(DOCUMENT SEGMENT)
The Professional Institute of State for Agriculture and the Environment (IPAA) has established an advanced station for weather data collection that monitors the climate of Licola with extreme precision. The accompanying table shows the figures for 2006:

| Month | Jan | Feb | Mar | Apr | May | Jun | Jul | Aug | Sep | Oct | Nov | Dec | Annual |
| Average maximum (°C) | 12.1 | 13.1 | 14.2 | 17 | 23 | 25.6 | 29.7 | 28 | 25.6 | 23.6 | 18.3 | 15.5 | 20.7 |
| Average minimum (°C) | 4.3 | 5.2 | 7.6 | 10 | 13.4 | 15.5 | 19.8 | 19.3 | 16.6 | 13.8 | 7.8 | 7.3 | 11.8 |
| Rain (mm) | 72.6 | 56.4 | 88.6 | 37.8 | 17.8 | 65.8 | 35.8 | 54.6 | 163.6 | 21.1 | 47.5 | 58.4 | 720.3 |
Source: Istituto Professionale di Stato per l’Agricoltura e l’Ambiente “Filippo Silvestri

===Territory===
The territory of Licola preserves not only an invaluable archaeological heritage but also popular and religious traditions and a significant commercial, cultural and tourist function.

According to the latest archaeological findings, which emerged during excavations carried out by the Archeological Heritage Authority, it is thought that the territory of Licola covers an old Roman road, the Domitian Way, and the remains of an amphitheater of the same period whose precise location has yet to be discovered.

The important archeological site of the town of Liternum (containing the tomb of Scipio Africanus) is located about one kilometer north of Licola, in Lago Patria (where a lake of the same name is located which has the unusual characteristic of being heart-shaped). It was there that Scipio chose to remain in voluntary exile from Rome and where he founded a Roman colony along with his most trusted legionaries and their families.

To the south, Cumae preserves an invaluable acropolis as well as the Cave of the Sibyl, famous for the prophesies uttered there by the Cumaean Sibyl, while slightly further south lies the magnificent Arco Felice Vecchio.

Licola now contains the Regional Park of the Phlegraean Fields (Campi Flegrei), which preserves the dunes and habitat specific to the area and has been declared a Site of Importance to the Community and a Special Protection Zone owing to the rarity of the species living there, such as the sea daffodil. North Licola is in the Natural Reserve of "Foce Volturno - Costa di Licola".

Along with the remains of the Cumaean Acropolis, the Regional Park of the Phlegraen Fields also contains an area of rare Mediterranean evergreen forest, known to the ancients as the Silva Gallinaria.

Numerous species of both migrating and non-migrating birds—many endangered—take refuge in the marshes and green areas of Licola. Most notably, the heron has returned to the area, while on the beaches there have been sightings of loggerhead sea turtles.

The seabed along the Licola-Cumae beach, between the island of Ischia and Ventotene, contains a submarine canyon, the Canyon of Cumae, which provides a home for cetaceans such as dolphins and rorquals.

==Economy==
The economy of Licola is based substantially on agriculture and tourism. In the region, there are highly developed orchards and vineyards, which thanks to the fertility of the soil provide good quality crops. Of special note, this area is home to the falanghina vineyards Campi Flegrei and pedirosso Campi Flegrei.
The services sector is based primarily on tourism, showing a remarkable development of seaside resorts and hotel facilities. Campsites and hotels provide about 2,500 beds. In addition, the area is home to many tourist attractions, restaurants, swimming pools, water parks, discos and resorts. These attract a considerable flow of people from the entire provinces of Naples and Caserta, with peak seasons being spring and summer.

==Transport==
The main routes into Licola are rail and road transport. The first is the Circumflegrea railway, a suburban railway linking the coast of Licola – Cuma with the center of Naples; it is considered the first underground railway to be built in Italy. Construction of the line, which started in 1948, proceeded very slowly, and the railway dd not reach Marina di Licola until 1968. The railway is run by EAV. Another company that manages the urban transport by bus is the CTP.

(WHAT YOU WILL DO)
Please answer these questions about the text on Licola:
1. About how far north of Licola is the archaeological site of Liternum?
2. About how many beds do the campsites and hotels provide?
3. In what year did the Circumflegrea railway reach Marina di Licola?

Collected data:
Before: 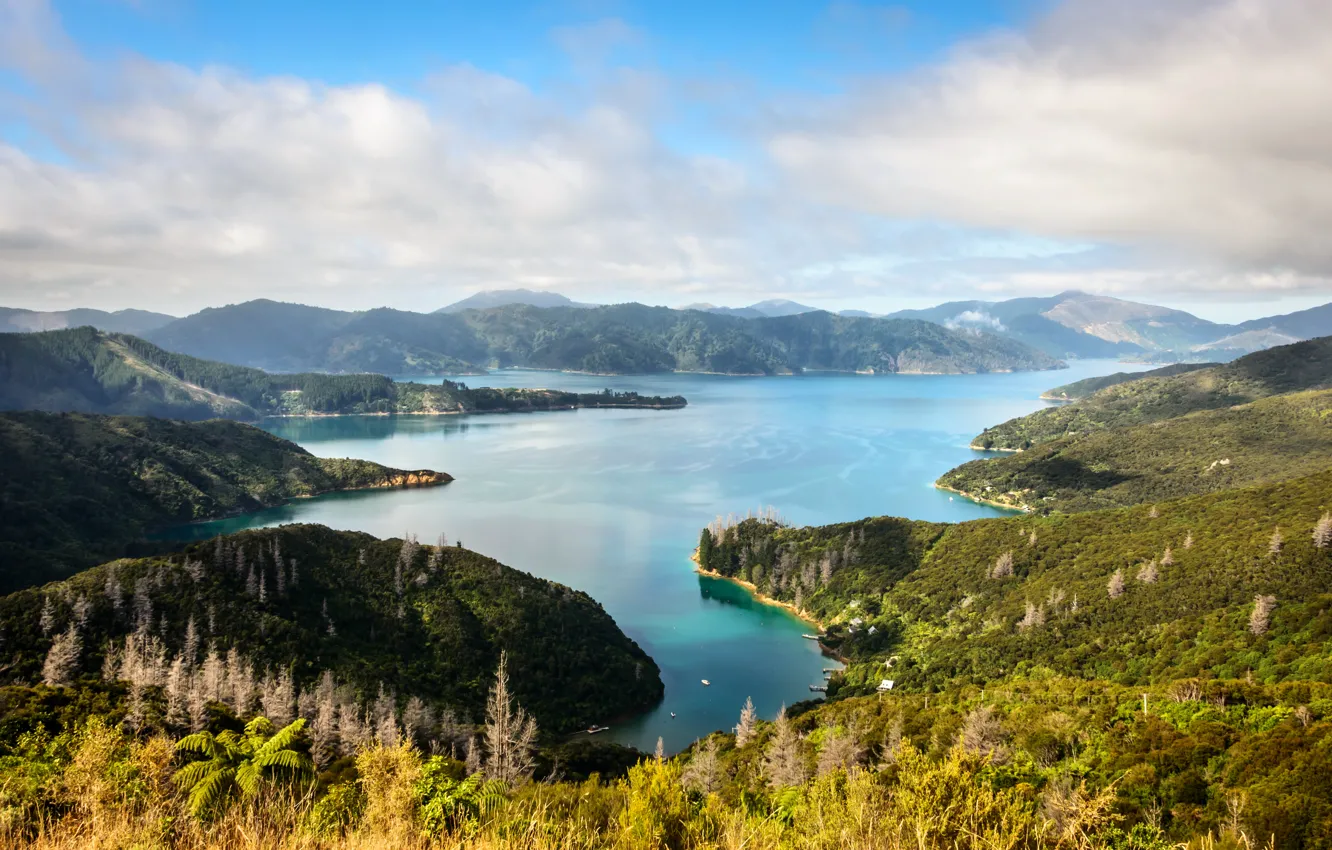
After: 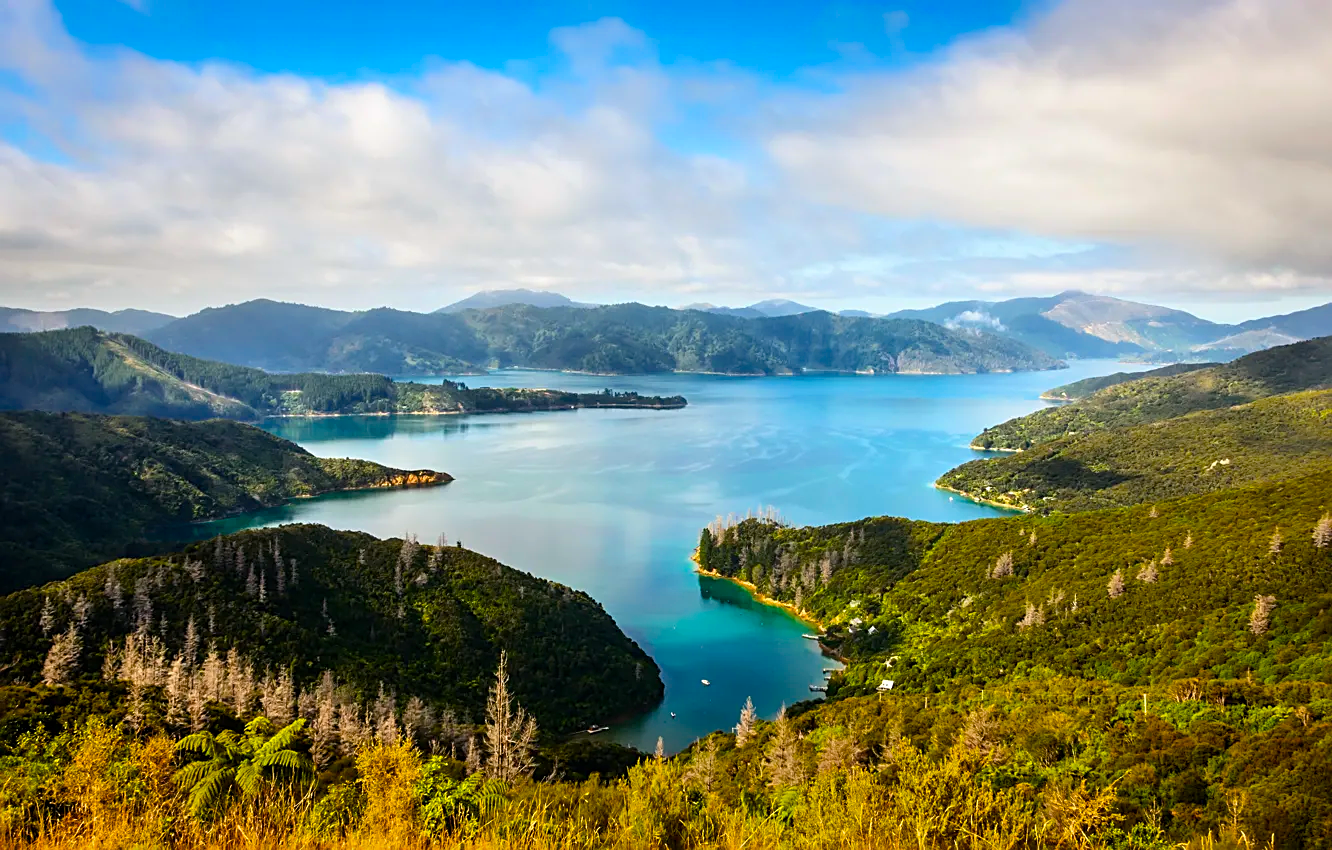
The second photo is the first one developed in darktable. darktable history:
color balance rgb: perceptual saturation grading › global saturation 19.302%, global vibrance 10.094%, saturation formula JzAzBz (2021)
contrast brightness saturation: saturation 0.183
sharpen: on, module defaults
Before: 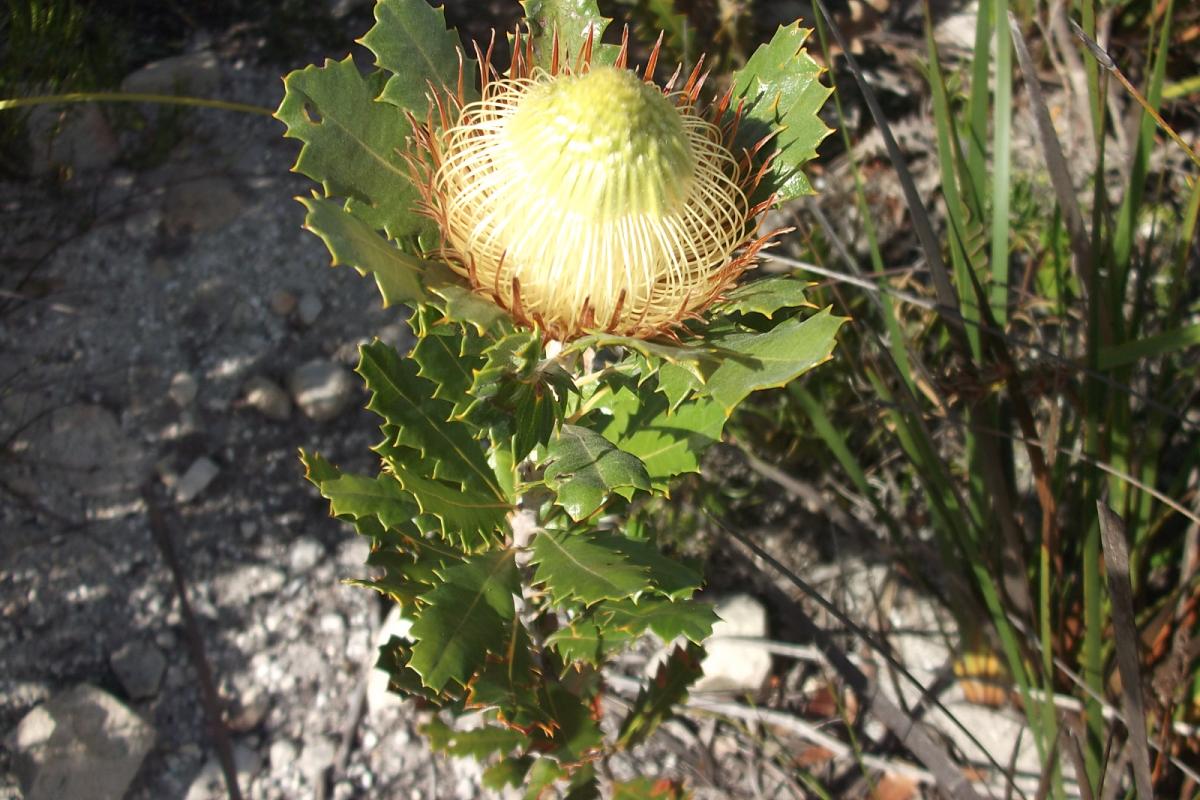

(REPLY TO THE TASK)
1. About one kilometer.
2. About 2,500.
3. 1968.